The change was immediately made: the Queen grew old again, and Peronella was as young and blooming as she had been before. Hardly had this taken place when each began to repent of her haste and to wish she had tried a little longer. But it was now too late; the fairy required them to remain forever in their own conditions. The Queen cried all day long over her aches and pains, saying: “Alas, if I were but Peronella! I should, it is true, sleep in a poor cottage and live on potatoes, but I should dance with the shepherds under a shady elm to the music of a flute. Of what use is a bed of down to me, since it gains me neither sleep nor ease; or so many attendants, since they cannot make me comfortable?”

So the Queen’s fretfulness increased her pain; nor could the twelve physicians, who constantly attended her, be of the least service. She died about two months later.

Peronella was dancing with her companions on the fresh grass by the side of a flowing stream when the news of the Queen’s death reached her. She said to them, “How fortunate I was in preferring my own humble lot to that of the Queen!”

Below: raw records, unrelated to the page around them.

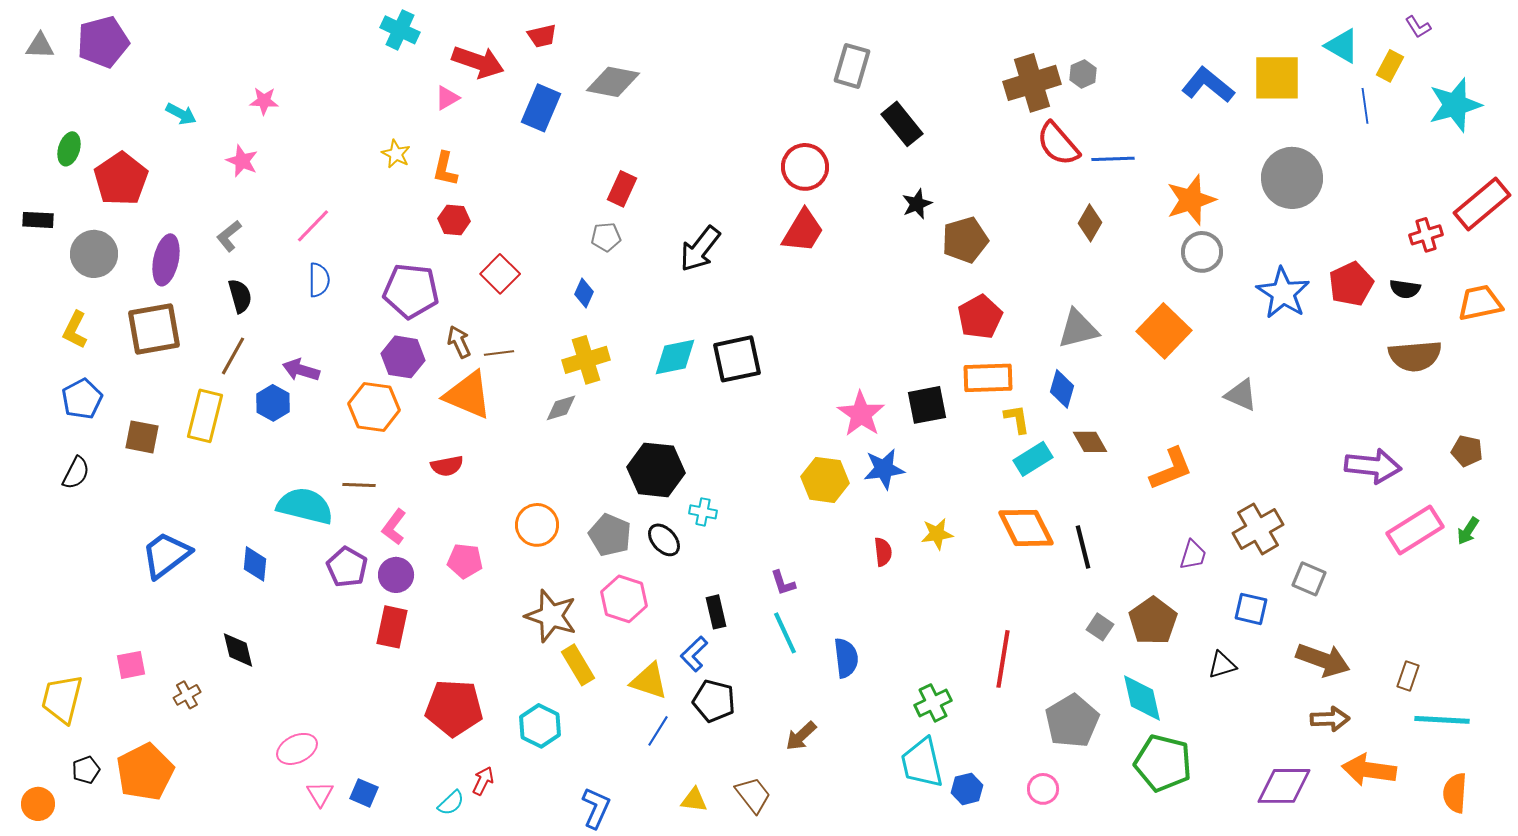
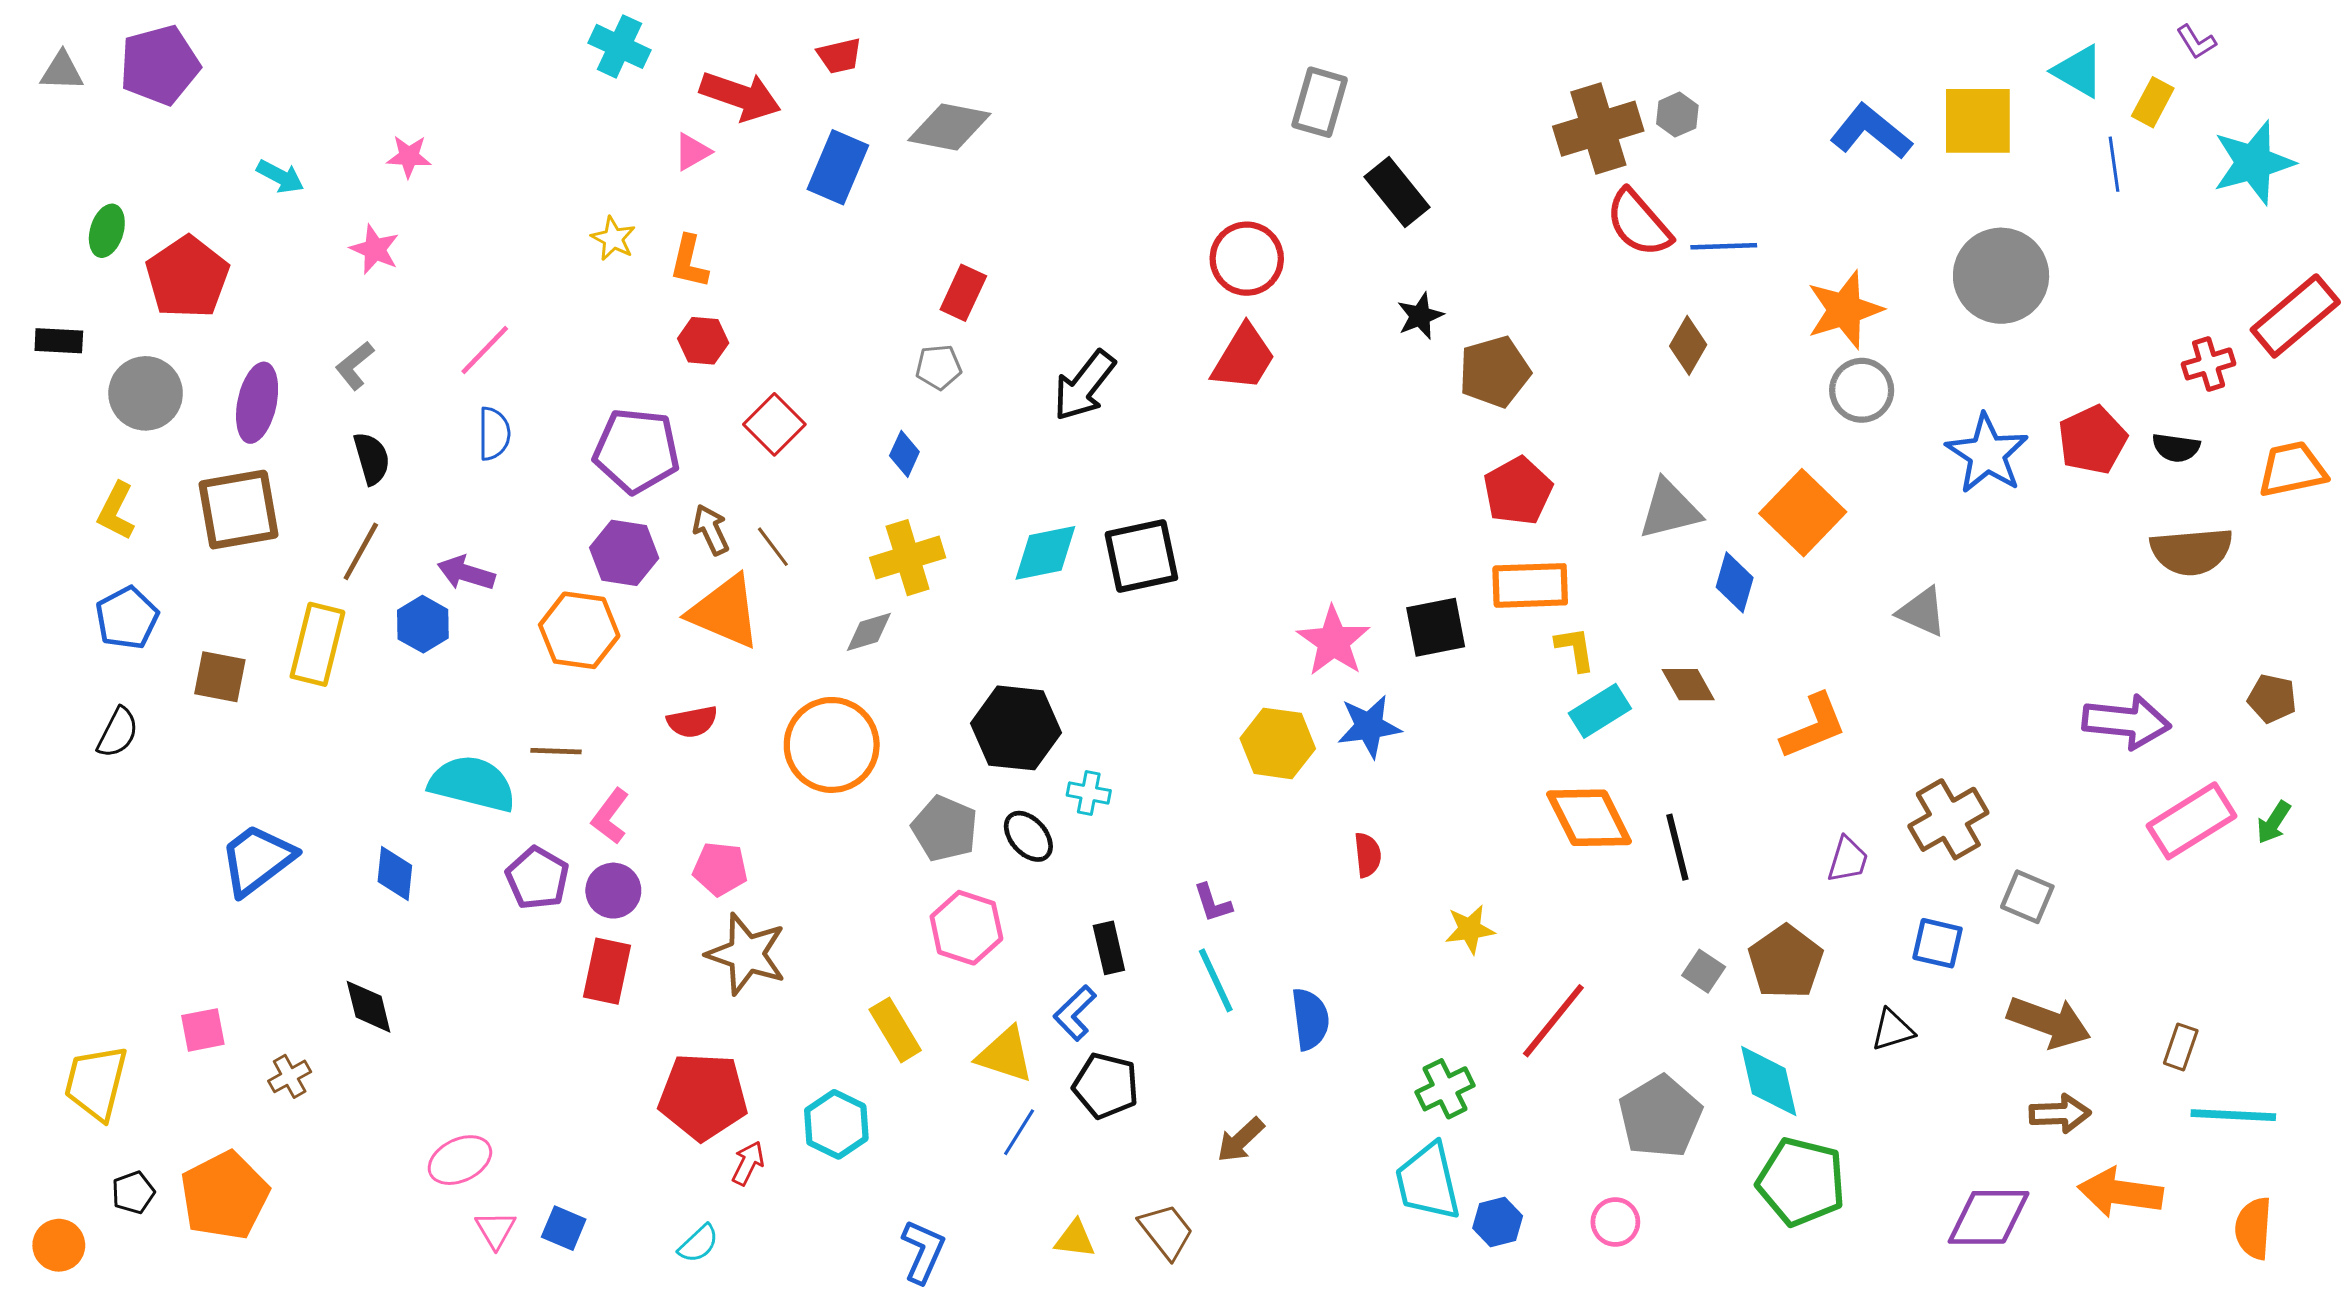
brown line: (499, 353) -> (773, 547), turned 60
blue diamond: (1062, 389) -> (1735, 582), moved
orange circle: (537, 525) -> (832, 745), moved, size x1.4
yellow star: (937, 534) -> (1470, 929), moved
brown star: (551, 616) -> (746, 954), moved
red line: (1003, 659) -> (1553, 1021), turned 30
red arrow: (483, 781) -> (748, 1163), moved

Shortly after, Peronella was wooed by three suitors, who wanted to marry her. One was an old man, peevish and cross, a man of high distinction but so jealous that he would never let her out of his sight. The second was handsome and of good family, but improvident and wasteful; he would be careless of his wife’s comfort. The third was a young shepherd of her own rank, who loved her dearly and could give her a good, simple home in her own pretty village. Peronella was tempted by the riches of the first and the good looks and promises of the second, but she remembered how miserable she had been as queen. She married the shepherd, and they lived a simple, happy life for many, many long years.